The internal combustion engine according to any preceding claim, wherein the internal combustion engine is a continuous combustion engine and the ammonia combustion catalyst is provided on one or more of a plurality of turbine blades, a turbine shaft and/or walls of the combustion chamber.
The internal combustion engine according to any of claims 1 to 4, wherein the internal combustion engine is a reciprocating engine and each combustion chamber is a cylinder provided with a piston, wherein the ammonia combustion catalyst is provided on a piston crown and/or within a cylinder head.
The internal combustion engine according to claim 6, wherein the engine is configured to compress gases in the cylinder, to increase the temperature in the cylinder and to thereby heat-activate the ammonia combustion catalyst.
The internal combustion engine according to claim 7, wherein the cylinder further comprises means for providing an ignition spark.

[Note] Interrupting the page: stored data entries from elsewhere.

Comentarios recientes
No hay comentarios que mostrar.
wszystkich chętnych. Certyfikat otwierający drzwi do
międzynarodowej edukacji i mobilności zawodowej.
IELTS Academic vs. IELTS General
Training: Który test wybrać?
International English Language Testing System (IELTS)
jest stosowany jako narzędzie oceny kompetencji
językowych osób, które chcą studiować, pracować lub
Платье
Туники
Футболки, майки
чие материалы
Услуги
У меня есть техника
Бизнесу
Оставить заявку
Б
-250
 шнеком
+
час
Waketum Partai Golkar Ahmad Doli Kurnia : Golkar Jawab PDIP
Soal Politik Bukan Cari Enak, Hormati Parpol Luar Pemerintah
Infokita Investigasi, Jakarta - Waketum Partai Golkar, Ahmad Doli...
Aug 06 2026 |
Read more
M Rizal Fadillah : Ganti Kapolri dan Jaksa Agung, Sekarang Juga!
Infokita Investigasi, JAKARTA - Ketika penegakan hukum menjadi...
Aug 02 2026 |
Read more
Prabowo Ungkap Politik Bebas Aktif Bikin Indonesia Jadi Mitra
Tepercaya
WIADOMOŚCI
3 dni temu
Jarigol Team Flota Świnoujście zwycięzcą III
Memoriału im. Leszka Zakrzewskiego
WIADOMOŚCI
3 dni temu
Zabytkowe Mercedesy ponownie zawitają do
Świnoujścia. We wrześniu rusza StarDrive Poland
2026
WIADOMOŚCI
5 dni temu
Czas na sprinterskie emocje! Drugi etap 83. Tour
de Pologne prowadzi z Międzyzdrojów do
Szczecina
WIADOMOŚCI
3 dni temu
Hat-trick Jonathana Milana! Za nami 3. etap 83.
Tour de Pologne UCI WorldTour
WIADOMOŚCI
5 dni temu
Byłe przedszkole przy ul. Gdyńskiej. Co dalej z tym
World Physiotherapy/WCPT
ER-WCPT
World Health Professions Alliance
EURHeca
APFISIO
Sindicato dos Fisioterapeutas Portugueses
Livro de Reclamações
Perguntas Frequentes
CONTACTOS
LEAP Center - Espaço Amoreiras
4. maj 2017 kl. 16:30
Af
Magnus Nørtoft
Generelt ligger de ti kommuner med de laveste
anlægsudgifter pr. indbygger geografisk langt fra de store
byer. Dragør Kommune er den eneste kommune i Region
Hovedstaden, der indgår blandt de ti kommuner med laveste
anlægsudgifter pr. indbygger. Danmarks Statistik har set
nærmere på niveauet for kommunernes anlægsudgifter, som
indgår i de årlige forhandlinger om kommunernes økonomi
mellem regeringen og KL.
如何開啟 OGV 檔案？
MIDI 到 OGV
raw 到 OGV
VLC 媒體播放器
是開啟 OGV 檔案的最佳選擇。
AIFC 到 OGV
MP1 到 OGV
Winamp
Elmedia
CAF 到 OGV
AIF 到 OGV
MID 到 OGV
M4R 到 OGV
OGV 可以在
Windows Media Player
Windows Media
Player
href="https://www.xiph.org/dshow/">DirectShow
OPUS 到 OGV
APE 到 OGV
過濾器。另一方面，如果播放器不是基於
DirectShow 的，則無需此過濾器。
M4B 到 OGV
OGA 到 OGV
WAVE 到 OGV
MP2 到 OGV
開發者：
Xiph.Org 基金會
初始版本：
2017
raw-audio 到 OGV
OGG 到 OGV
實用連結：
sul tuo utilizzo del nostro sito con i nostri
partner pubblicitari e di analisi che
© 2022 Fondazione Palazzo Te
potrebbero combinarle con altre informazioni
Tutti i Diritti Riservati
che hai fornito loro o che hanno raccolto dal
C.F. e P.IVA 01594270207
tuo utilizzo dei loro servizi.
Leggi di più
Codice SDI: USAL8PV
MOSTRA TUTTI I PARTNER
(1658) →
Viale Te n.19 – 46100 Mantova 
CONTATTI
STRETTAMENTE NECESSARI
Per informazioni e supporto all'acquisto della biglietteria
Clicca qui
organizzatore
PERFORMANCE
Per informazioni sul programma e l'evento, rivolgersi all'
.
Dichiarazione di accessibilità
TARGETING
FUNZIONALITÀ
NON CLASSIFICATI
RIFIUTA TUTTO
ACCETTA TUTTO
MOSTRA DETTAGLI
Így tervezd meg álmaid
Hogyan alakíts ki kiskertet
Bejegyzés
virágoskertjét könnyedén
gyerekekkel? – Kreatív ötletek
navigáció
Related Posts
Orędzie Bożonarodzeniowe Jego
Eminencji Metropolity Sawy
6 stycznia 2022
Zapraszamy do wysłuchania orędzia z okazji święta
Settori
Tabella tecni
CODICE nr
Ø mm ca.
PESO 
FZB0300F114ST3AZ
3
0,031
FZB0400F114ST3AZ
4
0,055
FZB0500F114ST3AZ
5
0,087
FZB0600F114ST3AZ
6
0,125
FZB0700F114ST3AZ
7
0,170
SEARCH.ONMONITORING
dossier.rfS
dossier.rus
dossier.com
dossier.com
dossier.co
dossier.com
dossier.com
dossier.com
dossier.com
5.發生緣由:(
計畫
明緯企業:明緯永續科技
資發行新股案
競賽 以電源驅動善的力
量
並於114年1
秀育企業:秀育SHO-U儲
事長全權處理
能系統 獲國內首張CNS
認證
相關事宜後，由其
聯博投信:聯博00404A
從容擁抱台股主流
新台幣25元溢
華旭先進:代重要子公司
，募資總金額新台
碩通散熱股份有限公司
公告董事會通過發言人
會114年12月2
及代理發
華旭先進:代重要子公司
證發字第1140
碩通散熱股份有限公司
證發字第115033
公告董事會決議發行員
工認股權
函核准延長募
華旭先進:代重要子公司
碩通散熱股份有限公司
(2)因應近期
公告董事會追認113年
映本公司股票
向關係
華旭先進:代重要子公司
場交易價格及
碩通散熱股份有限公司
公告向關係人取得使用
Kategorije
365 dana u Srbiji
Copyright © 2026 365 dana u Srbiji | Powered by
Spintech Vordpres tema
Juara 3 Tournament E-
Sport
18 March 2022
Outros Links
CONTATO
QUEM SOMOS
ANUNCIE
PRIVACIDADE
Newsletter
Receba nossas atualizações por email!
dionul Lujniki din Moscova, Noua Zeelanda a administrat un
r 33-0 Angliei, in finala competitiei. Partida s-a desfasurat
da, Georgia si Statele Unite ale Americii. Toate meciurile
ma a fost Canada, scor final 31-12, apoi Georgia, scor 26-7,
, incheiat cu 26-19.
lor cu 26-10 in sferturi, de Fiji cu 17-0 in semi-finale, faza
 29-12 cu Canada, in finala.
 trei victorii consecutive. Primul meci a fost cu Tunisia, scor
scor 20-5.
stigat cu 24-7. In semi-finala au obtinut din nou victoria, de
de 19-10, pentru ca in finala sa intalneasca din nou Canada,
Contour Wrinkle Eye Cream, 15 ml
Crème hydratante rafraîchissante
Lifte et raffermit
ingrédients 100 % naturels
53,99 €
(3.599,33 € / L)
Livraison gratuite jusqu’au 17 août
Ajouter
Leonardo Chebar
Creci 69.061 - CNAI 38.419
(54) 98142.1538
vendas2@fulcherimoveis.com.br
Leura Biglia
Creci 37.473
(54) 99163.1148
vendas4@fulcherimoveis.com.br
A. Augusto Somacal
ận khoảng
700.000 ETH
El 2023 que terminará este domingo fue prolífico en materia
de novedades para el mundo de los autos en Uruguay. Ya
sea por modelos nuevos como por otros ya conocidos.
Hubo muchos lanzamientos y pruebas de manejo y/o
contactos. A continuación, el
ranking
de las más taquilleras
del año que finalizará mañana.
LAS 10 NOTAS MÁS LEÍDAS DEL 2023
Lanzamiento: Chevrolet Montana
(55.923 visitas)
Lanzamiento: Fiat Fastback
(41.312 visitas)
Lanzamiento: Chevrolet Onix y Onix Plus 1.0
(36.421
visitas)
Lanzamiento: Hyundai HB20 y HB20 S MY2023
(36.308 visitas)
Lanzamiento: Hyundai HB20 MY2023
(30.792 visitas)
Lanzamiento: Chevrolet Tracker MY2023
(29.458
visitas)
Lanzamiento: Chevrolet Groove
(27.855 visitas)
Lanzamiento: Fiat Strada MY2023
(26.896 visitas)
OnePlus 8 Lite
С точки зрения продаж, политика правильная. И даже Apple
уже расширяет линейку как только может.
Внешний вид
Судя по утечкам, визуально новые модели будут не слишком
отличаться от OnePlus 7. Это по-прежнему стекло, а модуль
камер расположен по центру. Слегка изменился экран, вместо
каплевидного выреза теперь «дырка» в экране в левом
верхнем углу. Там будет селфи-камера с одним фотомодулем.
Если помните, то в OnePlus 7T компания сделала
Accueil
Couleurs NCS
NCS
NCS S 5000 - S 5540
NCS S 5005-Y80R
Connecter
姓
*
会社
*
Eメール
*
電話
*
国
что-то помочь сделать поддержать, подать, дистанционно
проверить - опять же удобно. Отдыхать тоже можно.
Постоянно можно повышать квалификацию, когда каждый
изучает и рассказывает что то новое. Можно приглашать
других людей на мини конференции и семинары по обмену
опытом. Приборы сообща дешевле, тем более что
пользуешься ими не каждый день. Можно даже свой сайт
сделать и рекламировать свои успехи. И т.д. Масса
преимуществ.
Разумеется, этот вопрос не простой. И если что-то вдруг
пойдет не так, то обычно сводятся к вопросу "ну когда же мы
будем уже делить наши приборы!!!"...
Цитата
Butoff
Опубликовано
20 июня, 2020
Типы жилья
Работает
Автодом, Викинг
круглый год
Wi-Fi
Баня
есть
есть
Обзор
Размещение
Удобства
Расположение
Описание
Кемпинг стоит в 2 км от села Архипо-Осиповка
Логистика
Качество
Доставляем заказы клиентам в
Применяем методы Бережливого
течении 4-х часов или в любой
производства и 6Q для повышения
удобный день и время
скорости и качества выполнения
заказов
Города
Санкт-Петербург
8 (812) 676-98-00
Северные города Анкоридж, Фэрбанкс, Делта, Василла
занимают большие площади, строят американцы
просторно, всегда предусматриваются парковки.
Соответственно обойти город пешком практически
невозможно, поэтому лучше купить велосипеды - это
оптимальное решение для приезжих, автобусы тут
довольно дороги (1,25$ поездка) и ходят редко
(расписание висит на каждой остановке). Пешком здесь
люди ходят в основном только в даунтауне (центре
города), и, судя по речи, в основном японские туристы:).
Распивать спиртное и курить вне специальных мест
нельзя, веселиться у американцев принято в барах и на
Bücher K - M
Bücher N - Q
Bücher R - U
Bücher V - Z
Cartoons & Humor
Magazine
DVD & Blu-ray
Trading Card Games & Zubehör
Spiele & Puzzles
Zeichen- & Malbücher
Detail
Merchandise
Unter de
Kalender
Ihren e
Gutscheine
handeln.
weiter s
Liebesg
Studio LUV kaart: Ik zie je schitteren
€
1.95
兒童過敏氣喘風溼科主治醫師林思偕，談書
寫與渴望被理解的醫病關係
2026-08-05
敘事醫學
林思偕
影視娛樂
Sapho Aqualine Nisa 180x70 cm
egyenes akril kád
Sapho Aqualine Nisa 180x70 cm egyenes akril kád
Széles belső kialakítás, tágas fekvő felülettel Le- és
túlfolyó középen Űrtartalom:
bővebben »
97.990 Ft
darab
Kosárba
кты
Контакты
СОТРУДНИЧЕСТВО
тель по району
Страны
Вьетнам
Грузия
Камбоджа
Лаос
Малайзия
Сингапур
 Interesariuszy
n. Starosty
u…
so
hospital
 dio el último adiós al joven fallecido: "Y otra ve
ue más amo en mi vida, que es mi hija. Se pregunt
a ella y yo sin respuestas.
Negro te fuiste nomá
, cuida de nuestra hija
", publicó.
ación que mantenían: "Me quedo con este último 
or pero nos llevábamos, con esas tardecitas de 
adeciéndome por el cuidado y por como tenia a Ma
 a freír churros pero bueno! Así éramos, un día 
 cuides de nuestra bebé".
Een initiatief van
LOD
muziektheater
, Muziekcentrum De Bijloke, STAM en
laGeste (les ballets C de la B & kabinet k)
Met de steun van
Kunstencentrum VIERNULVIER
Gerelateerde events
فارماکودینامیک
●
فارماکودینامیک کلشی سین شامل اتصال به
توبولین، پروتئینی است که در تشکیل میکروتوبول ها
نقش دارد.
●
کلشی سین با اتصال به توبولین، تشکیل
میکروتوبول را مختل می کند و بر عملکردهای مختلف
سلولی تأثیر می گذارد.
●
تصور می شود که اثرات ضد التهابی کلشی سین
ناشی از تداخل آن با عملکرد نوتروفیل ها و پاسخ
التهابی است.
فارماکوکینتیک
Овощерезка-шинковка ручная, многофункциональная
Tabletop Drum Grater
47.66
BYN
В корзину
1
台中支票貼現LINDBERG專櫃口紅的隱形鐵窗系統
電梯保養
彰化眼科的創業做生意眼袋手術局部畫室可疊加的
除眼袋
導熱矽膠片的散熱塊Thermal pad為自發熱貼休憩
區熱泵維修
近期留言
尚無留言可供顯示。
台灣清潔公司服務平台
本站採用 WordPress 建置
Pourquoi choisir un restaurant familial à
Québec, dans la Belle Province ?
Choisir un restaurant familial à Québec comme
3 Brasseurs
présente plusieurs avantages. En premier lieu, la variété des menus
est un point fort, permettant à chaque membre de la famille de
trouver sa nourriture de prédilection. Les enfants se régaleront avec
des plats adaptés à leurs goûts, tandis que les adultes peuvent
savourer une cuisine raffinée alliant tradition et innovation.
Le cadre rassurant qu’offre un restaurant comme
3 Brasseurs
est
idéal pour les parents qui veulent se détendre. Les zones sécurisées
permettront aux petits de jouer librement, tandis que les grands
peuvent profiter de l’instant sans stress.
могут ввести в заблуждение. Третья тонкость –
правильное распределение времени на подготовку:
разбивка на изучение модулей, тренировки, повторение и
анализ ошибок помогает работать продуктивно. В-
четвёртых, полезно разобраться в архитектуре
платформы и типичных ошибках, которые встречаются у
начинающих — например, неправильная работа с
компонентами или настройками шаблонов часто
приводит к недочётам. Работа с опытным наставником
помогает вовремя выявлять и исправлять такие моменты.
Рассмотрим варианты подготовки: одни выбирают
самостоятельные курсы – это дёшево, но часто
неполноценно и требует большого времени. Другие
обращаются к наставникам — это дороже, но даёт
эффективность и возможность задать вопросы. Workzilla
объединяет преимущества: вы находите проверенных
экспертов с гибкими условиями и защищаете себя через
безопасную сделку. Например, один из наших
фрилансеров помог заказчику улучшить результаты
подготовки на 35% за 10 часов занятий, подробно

The internal combustion engine according to any of claims 6 to 8, wherein the cylinder comprises an inlet for air and an inlet for ammonia, or a combined air and ammonia inlet, and an outlet for exhaust gases.
The internal combustion engine according to claim 9, wherein the ammonia combustion catalyst is provided around the ammonia inlet.
A method for operating an internal combustion engine by the combustion of ammonia, the method comprising contacting ammonia with a heated ammonia combustion catalyst in a combustion chamber of the engine to combust the ammonia and to thereby produce an increased gas pressure to drive a piston.
The method according to claim 11, wherein ammonia is introduced into the combustion chamber together with air and then compression-heated by a moving piston, and, optionally, ignited with a spark when compressed.
The method according to claim 11, wherein ammonia is introduced into a combustion chamber containing compressed, compression-heated air.